Other than the astonishing artwork on silos and murals in some of the country towns in the Southern Country Queensland landscape I was honestly taken aback by the beauty of the rivers.
Firstly, I didn’t realise that there were so many waterways in that part of Qld – the Balonne, Macintyre, Moonie and the Condomine – and that they all have a tendency to flood. My road trip provided a better understanding of why so many of our early poets and writers romanticised the river systems, the life blood providers, with the magnificent gum trees along the waters edge.

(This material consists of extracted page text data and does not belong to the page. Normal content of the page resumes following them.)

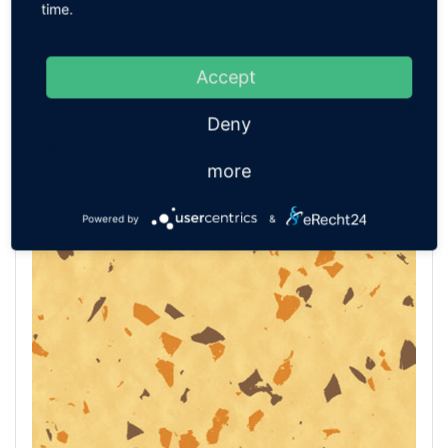
time.
Accept
ESD Bodenbelag zur festen Verlegung -
noraplan astro ec
Deny
ZUM PRODUKT
more
Powered by
&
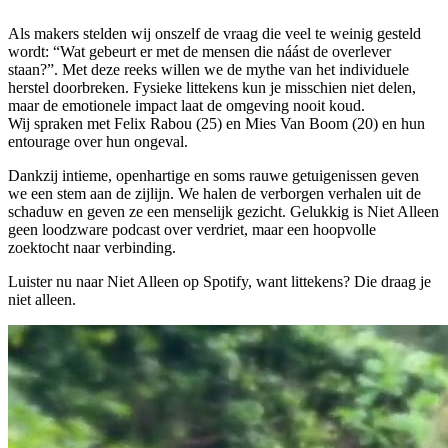
Als makers stelden wij onszelf de vraag die veel te weinig gesteld
wordt: “Wat gebeurt er met de mensen die náást de overlever
staan?”. Met deze reeks willen we de mythe van het individuele
herstel doorbreken. Fysieke littekens kun je misschien niet delen,
maar de emotionele impact laat de omgeving nooit koud.
Wij spraken met Felix Rabou (25) en Mies Van Boom (20) en hun
entourage over hun ongeval.
Dankzij intieme, openhartige en soms rauwe getuigenissen geven
we een stem aan de zijlijn. We halen de verborgen verhalen uit de
schaduw en geven ze een menselijk gezicht. Gelukkig is Niet Alleen
geen loodzware podcast over verdriet, maar een hoopvolle
zoektocht naar verbinding.
Luister nu naar Niet Alleen op Spotify, want littekens? Die draag je
niet alleen.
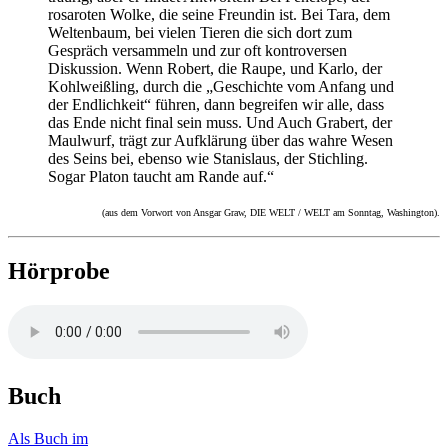
rosaroten Wolke, die seine Freundin ist. Bei Tara, dem
Weltenbaum, bei vielen Tieren die sich dort zum
Gespräch versammeln und zur oft kontroversen
Diskussion. Wenn Robert, die Raupe, und Karlo, der
Kohlweißling, durch die „Geschichte vom Anfang und
der Endlichkeit“ führen, dann begreifen wir alle, dass
das Ende nicht final sein muss. Und Auch Grabert, der
Maulwurf, trägt zur Aufklärung über das wahre Wesen
des Seins bei, ebenso wie Stanislaus, der Stichling.
Sogar Platon taucht am Rande auf.“
(aus dem Vorwort von Ansgar Graw, DIE WELT / WELT am Sonntag, Washington).
Hörprobe
Buch
Als Buch im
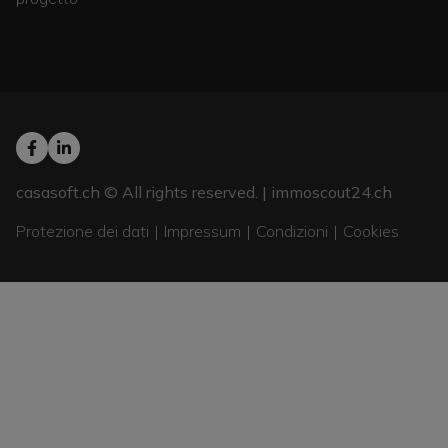
casasoft.ch
© All rights reserved. |
immoscout24.ch
Protezione dei dati
Impressum
Condizioni
Cookies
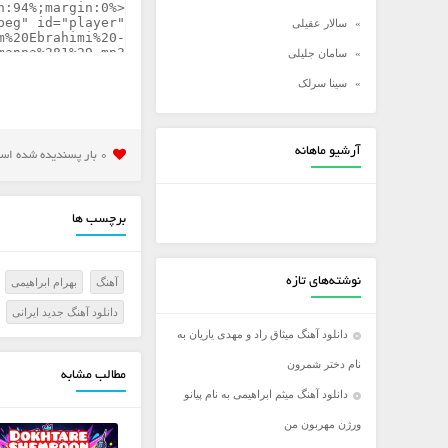
سالار عقیلی
سامان جلیلی
سینا سرلک
شادمهر عقیلی
شهاب مظفری
آرشیو ماهانه
0 بار پسنديده شده است
علی زند وکیلی
علی عبدالمالکی
برچسب ها
علی لهراسبی
علی یاسینی
نوشته‌های تازه
آهنگ
بهرام ابراهیمی
علیرضا روزگار
دانلود آهنگ جدید ایرانی
علیرضا طلیسچی
دانلود آهنگ میثاق راد و مهدی یاریان به
عماد
نام دختر شمرون
مطالب مشابه
عماد طالب زاده
دانلود آهنگ میثم ابراهیمی به نام پیانو
فرزاد فرخ
ورژن مهربون من
فرزاد فرزین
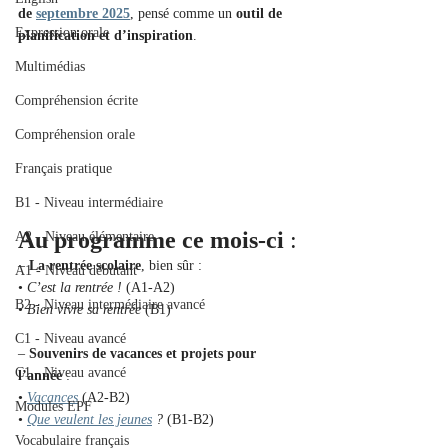
de 
septembre 2025
, pensé comme un 
outil de 
Expression orale
planification et d’inspiration
.
Multimédias
Compréhension écrite
Compréhension orale
Français pratique
B1 - Niveau intermédiaire
Au programme ce mois-ci
 :
A2 - Niveau élémentaire
– 
La rentrée scolaire
, bien sûr : 
A1 - Niveau débutant
• 
C’est la rentrée !
 (A1-A2) 
B2 - Niveau intermédiaire avancé
• 
Bien vivre sa rentrée
 (B1)
C1 - Niveau avancé
– 
Souvenirs de vacances et projets pour 
C1 - Niveau avancé
l’année
 : 
• 
Vacances
 (A2-B2) 
Modules EPF
• 
Que veulent les jeunes
 ?
 (B1-B2) 
Vocabulaire français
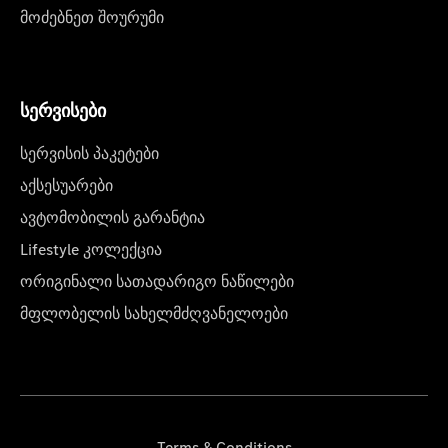
მოძებნეთ შოურუმი
სერვისები
სერვისის პაკეტები
აქსესუარები
ავტომობილის გარანტია
Lifestyle კოლექცია
ორიგინალი სათადარიგო ნაწილები
მფლობელის სახელმძღვანელოები
Terms & Conditions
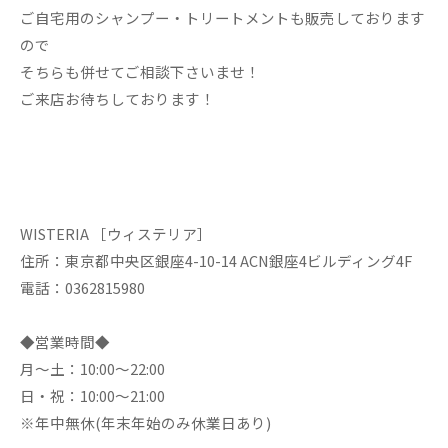
ご自宅用のシャンプー・トリートメントも販売しております
ので
そちらも併せてご相談下さいませ！
ご来店お待ちしております！
WISTERIA ［ウィステリア］
住所：東京都中央区銀座4-10-14 ACN銀座4ビルディング4F
電話：0362815980
◆営業時間◆
月～土：10:00～22:00
日・祝：10:00～21:00
※年中無休(年末年始のみ休業日あり)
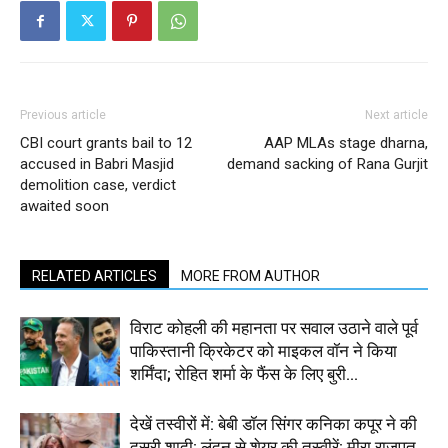
Previous article
Next article
CBI court grants bail to 12
AAP MLAs stage dharna,
accused in Babri Masjid
demand sacking of Rana Gurjit
demolition case, verdict
awaited soon
RELATED ARTICLES
MORE FROM AUTHOR
विराट कोहली की महानता पर सवाल उठाने वाले पूर्व
पाकिस्तानी क्रिकेटर को माइकल वॉन ने किया
शर्मिंदा; रोहित शर्मा के फैंस के लिए बुरी...
देखें तस्वीरों में: बेबी डॉल सिंगर कनिका कपूर ने की
दूसरी शादी; लंदन से शेयर की तस्वीरें; मीरा राजपूत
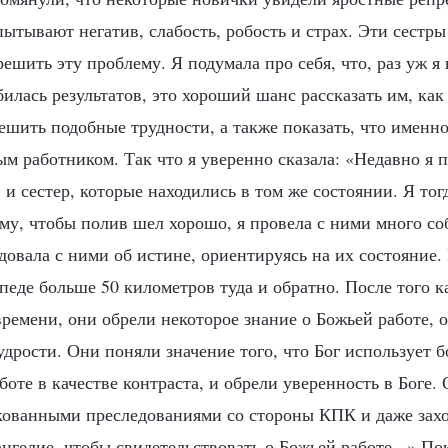
тывают негатив, слабость, робость и страх. Эти сестры 
решить эту проблему. Я подумала про себя, что, раз уж я
илась результатов, это хороший шанс рассказать им, как 
решить подобные трудности, а также показать, что именн
м работником. Так что я уверенно сказала: «Недавно я 
 и сестер, которые находились в том же состоянии. Я тог
му, чтобы полив шел хорошо, я провела с ними много со
едовала с ними об истине, ориентируясь на их состояние
педе больше 50 километров туда и обратно. После того к
времени, они обрели некоторое знание о Божьей работе, о
дрости. Они поняли значение того, что Бог использует 
боте в качестве контраста, и обрели уверенность в Боге.
скованными преследованиями со стороны КПК и даже зах
нгелие, чтобы свидетельствовать о Божьей работе...» Пок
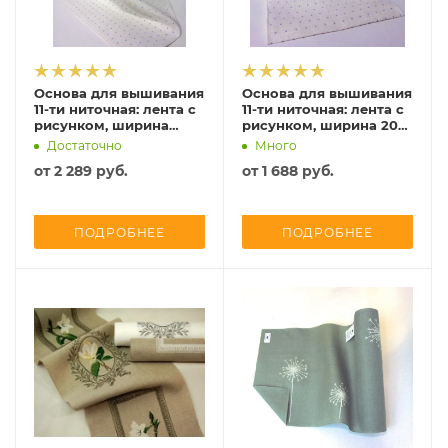
Основа для вышивания
Основа для вышивания
11-ти ниточная: лента с
11-ти ниточная: лента с
рисунком, ширина
рисунком, ширина 20
30см, Vaupel, 5162-300
см, Vaupel, 5162-200
Достаточно
Много
от
2 289 руб.
от
1 688 руб.
ПОДРОБНЕЕ
ПОДРОБНЕЕ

“Where the lone creek, chafing nightly in the cold and sad moonshine,
Beats beneath the twisted fern-roots and the drenched and dripping vine;
Where the gum trees, ringed and ragged, from the mazy margins rise,
Staring out against the heavens with their languid gaping eyes…….”
– Henry Kendell : The Wail In The Native Oak
Never was the river more appreciated than at Nindigully, with the Grey Nomads out in force at Queensland’s oldest (1864) licensed pub.
If it looks familiar that’s because the Nindigully Hotel was used for filming Hugh Jackman’s first film in the ‘90’s – Paperback Heroes – where he plays a truckie with a penchant for writing bodice rippers.
( NOTE : No apologies for still preferring Todd McKenney as The Boy From Oz).
I have always loved the monuments in our country towns honouring the lives of those lost during times of conflict. They provide so much history about how much families and local industry lost during wartime.
Don’t even get me started on the history that can be found in cemeteries – but can I recommend Dunwich Boneyard on North Stradbroke Island for sinking ships, Spanish Flue, Leprosy, and Insanity?